Mitch Landrieu, who takes office as New Orleans’s first elected post-Katrina mayor in May, is already proving to be a radical—in a good way. “The city of New Orleans is not safe,” he said in February. “When New Orleans is best known for crime, something is drastically wrong. That has to change.”
Landrieu’s calm assertion may not sound like much to someone living in a city used to competent policing. But it’s a revolution for New Orleans. The city’s long-held tolerance of poisonous violence was rooted in some combination of the following beliefs, not all of them in harmony with one another.
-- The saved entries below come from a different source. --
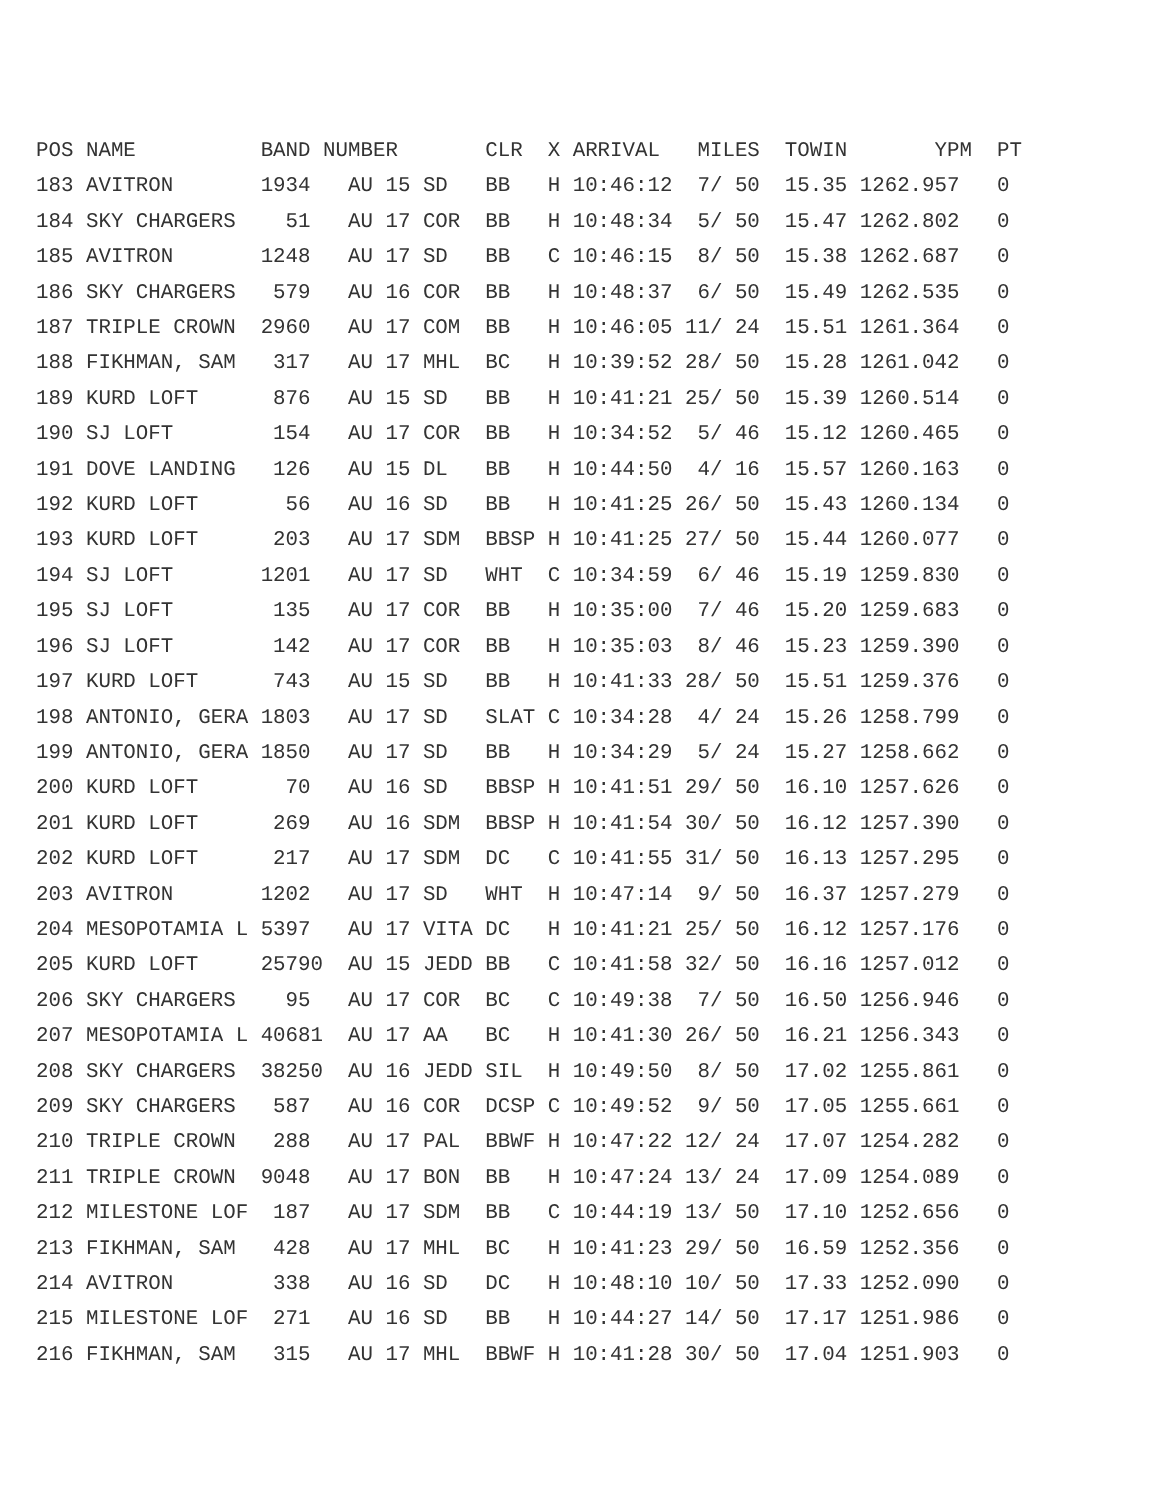POS NAME          BAND NUMBER       CLR  X ARRIVAL   MILES  TOWIN       YPM  PT
183 AVITRON       1934   AU 15 SD   BB   H 10:46:12  7/ 50  15.35 1262.957   0
184 SKY CHARGERS    51   AU 17 COR  BB   H 10:48:34  5/ 50  15.47 1262.802   0
185 AVITRON       1248   AU 17 SD   BB   C 10:46:15  8/ 50  15.38 1262.687   0
186 SKY CHARGERS   579   AU 16 COR  BB   H 10:48:37  6/ 50  15.49 1262.535   0
187 TRIPLE CROWN  2960   AU 17 COM  BB   H 10:46:05 11/ 24  15.51 1261.364   0
188 FIKHMAN, SAM   317   AU 17 MHL  BC   H 10:39:52 28/ 50  15.28 1261.042   0
189 KURD LOFT      876   AU 15 SD   BB   H 10:41:21 25/ 50  15.39 1260.514   0
190 SJ LOFT        154   AU 17 COR  BB   H 10:34:52  5/ 46  15.12 1260.465   0
191 DOVE LANDING   126   AU 15 DL   BB   H 10:44:50  4/ 16  15.57 1260.163   0
192 KURD LOFT       56   AU 16 SD   BB   H 10:41:25 26/ 50  15.43 1260.134   0
193 KURD LOFT      203   AU 17 SDM  BBSP H 10:41:25 27/ 50  15.44 1260.077   0
194 SJ LOFT       1201   AU 17 SD   WHT  C 10:34:59  6/ 46  15.19 1259.830   0
195 SJ LOFT        135   AU 17 COR  BB   H 10:35:00  7/ 46  15.20 1259.683   0
196 SJ LOFT        142   AU 17 COR  BB   H 10:35:03  8/ 46  15.23 1259.390   0
197 KURD LOFT      743   AU 15 SD   BB   H 10:41:33 28/ 50  15.51 1259.376   0
198 ANTONIO, GERA 1803   AU 17 SD   SLAT C 10:34:28  4/ 24  15.26 1258.799   0
199 ANTONIO, GERA 1850   AU 17 SD   BB   H 10:34:29  5/ 24  15.27 1258.662   0
200 KURD LOFT       70   AU 16 SD   BBSP H 10:41:51 29/ 50  16.10 1257.626   0
201 KURD LOFT      269   AU 16 SDM  BBSP H 10:41:54 30/ 50  16.12 1257.390   0
202 KURD LOFT      217   AU 17 SDM  DC   C 10:41:55 31/ 50  16.13 1257.295   0
203 AVITRON       1202   AU 17 SD   WHT  H 10:47:14  9/ 50  16.37 1257.279   0
204 MESOPOTAMIA L 5397   AU 17 VITA DC   H 10:41:21 25/ 50  16.12 1257.176   0
205 KURD LOFT     25790  AU 15 JEDD BB   C 10:41:58 32/ 50  16.16 1257.012   0
206 SKY CHARGERS    95   AU 17 COR  BC   C 10:49:38  7/ 50  16.50 1256.946   0
207 MESOPOTAMIA L 40681  AU 17 AA   BC   H 10:41:30 26/ 50  16.21 1256.343   0
208 SKY CHARGERS  38250  AU 16 JEDD SIL  H 10:49:50  8/ 50  17.02 1255.861   0
209 SKY CHARGERS   587   AU 16 COR  DCSP C 10:49:52  9/ 50  17.05 1255.661   0
210 TRIPLE CROWN   288   AU 17 PAL  BBWF H 10:47:22 12/ 24  17.07 1254.282   0
211 TRIPLE CROWN  9048   AU 17 BON  BB   H 10:47:24 13/ 24  17.09 1254.089   0
212 MILESTONE LOF  187   AU 17 SDM  BB   C 10:44:19 13/ 50  17.10 1252.656   0
213 FIKHMAN, SAM   428   AU 17 MHL  BC   H 10:41:23 29/ 50  16.59 1252.356   0
214 AVITRON        338   AU 16 SD   DC   H 10:48:10 10/ 50  17.33 1252.090   0
215 MILESTONE LOF  271   AU 16 SD   BB   H 10:44:27 14/ 50  17.17 1251.986   0
216 FIKHMAN, SAM   315   AU 17 MHL  BBWF H 10:41:28 30/ 50  17.04 1251.903   0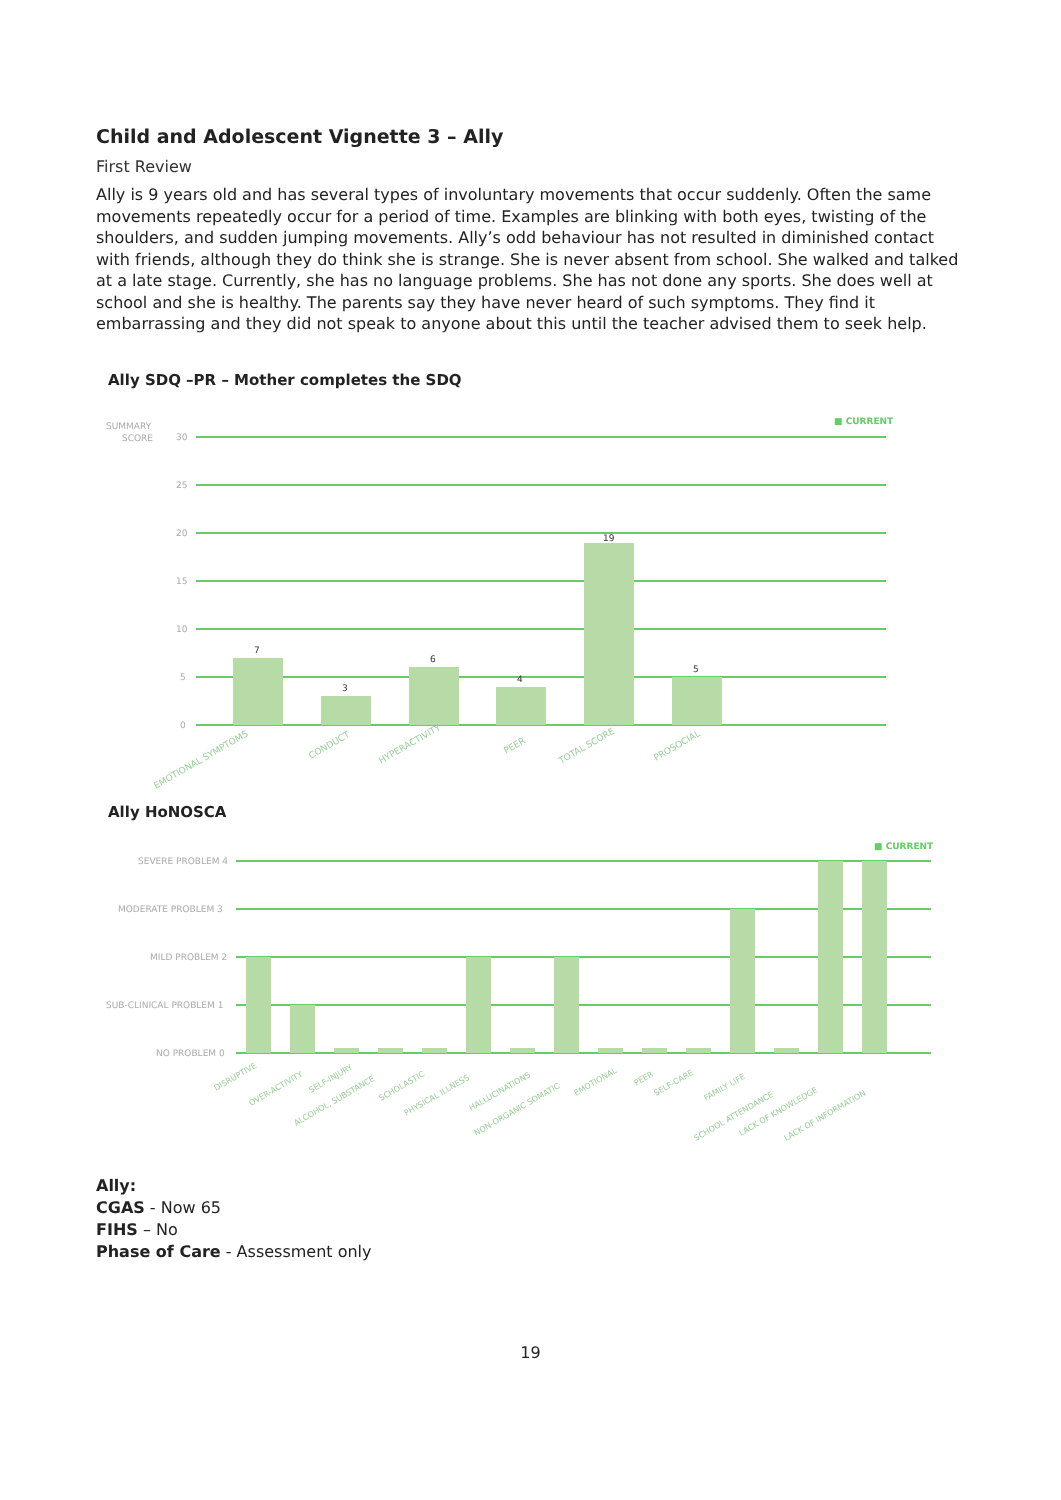Child and Adolescent Vignette 3 – Ally
First Review
Ally is 9 years old and has several types of involuntary movements that occur suddenly. Often the same movements repeatedly occur for a period of time. Examples are blinking with both eyes, twisting of the shoulders, and sudden jumping movements. Ally’s odd behaviour has not resulted in diminished contact with friends, although they do think she is strange. She is never absent from school. She walked and talked at a late stage. Currently, she has no language problems. She has not done any sports. She does well at school and she is healthy. The parents say they have never heard of such symptoms. They find it embarrassing and they did not speak to anyone about this until the teacher advised them to seek help.
Ally SDQ –PR – Mother completes the SDQ
SUMMARY
SCORE
30
25
20
15
10
5
0
■ CURRENT
7
3
6
4
19
5
EMOTIONAL SYMPTOMS
CONDUCT
HYPERACTIVITY
PEER
TOTAL SCORE
PROSOCIAL
Ally HoNOSCA
SEVERE PROBLEM 4
MODERATE PROBLEM 3
MILD PROBLEM 2
SUB-CLINICAL PROBLEM 1
NO PROBLEM 0
■ CURRENT
DISRUPTIVE
OVER-ACTIVITY
SELF-INJURY
ALCOHOL, SUBSTANCE
SCHOLASTIC
PHYSICAL ILLNESS
HALLUCINATIONS
NON-ORGANIC SOMATIC
EMOTIONAL
PEER
SELF-CARE
FAMILY LIFE
SCHOOL ATTENDANCE
LACK OF KNOWLEDGE
LACK OF INFORMATION
Ally:
CGAS - Now 65
FIHS – No
Phase of Care - Assessment only
19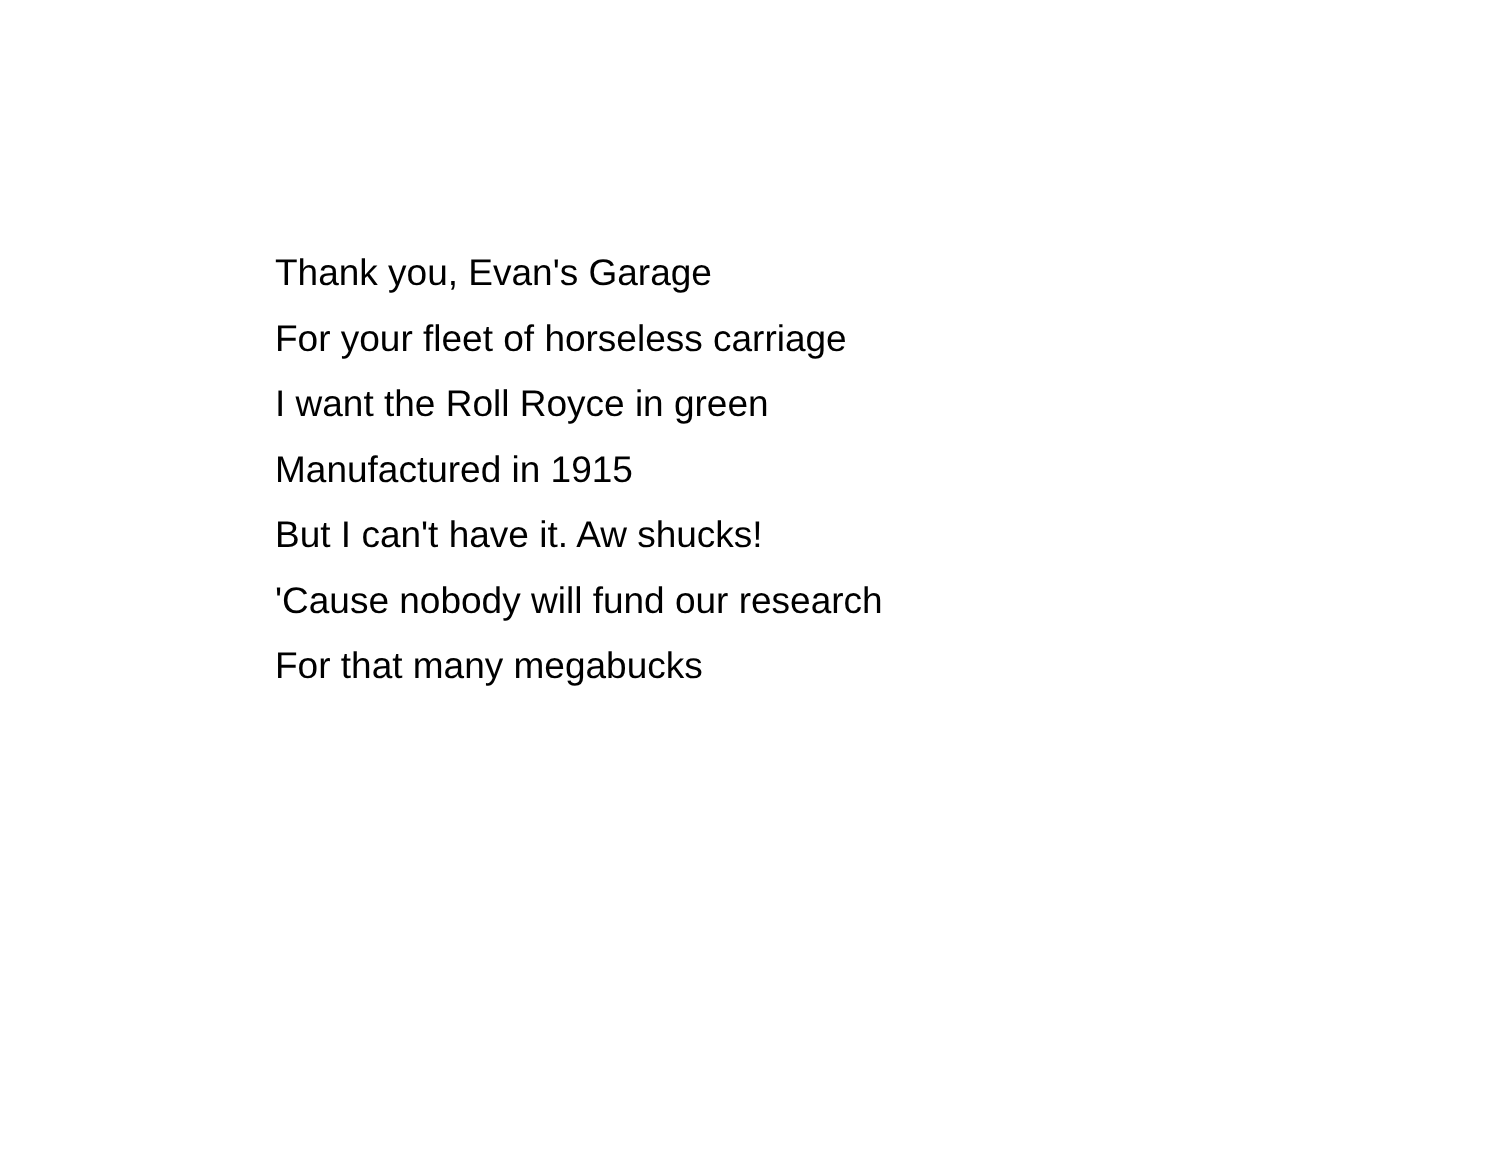Thank you, Evan's Garage
For your fleet of horseless carriage
I want the Roll Royce in green
Manufactured in 1915
But I can't have it. Aw shucks!
'Cause nobody will fund our research
For that many megabucks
First, crime isn’t that high; it’s a national media exaggeration, notwithstanding a per-capita murder rate that’s eight times New York’s figure. Second, crime is high, but the criminal-justice system can’t do anything about it; crime is a by-product of illiteracy and poverty. Third, crime is high, but you shouldn’t worry; if you’re not dealing drugs, you probably won’t end up dead.
But Katrina washed away these old attitudes. After the massive hurricane hit nearly five years ago, New Orleanians decamped to other cities and saw that these governments adequately protected public safety. When they returned, they decided that they were working too hard fixing up their houses and neighborhoods to let their city slip back into the old ways. New residents, too, demand some basic protections from the city in which they have invested so much. There’s a strange new sense of self-sufficient competence infusing New Orleans, and citizens are trying to hold their government to the same standard.
To meet these new expectations, Landrieu says that he’ll hire a top-notch police chief. He’s taking advice from NYPD commissioner Ray Kelly and former LAPD chief William Bratton on this front. Achieving progress on crime will also require imperviousness to opportunistic critics. New Orleans’s police and prosecutors must apply techniques such as stop-and-frisks and automatic prison sentences for illegal-weapons possession. Adopted elsewhere, these tactics have cut violence. But they’ve also attracted national race-baiters.
Landrieu, though, can keep the public on his side. Most black citizens voted for him—giving him a landslide victory—partly because they’re fed up with crime and partly because they remember the legacy of his father, Moon Landrieu, who, as mayor in the seventies, led white political support for desegregation.
The younger Landrieu can do even more for civil rights. If he cuts murder and robbery rates, he’ll save the lives of hundreds of black people over his term in office and open up economic opportunity to tens of thousands more.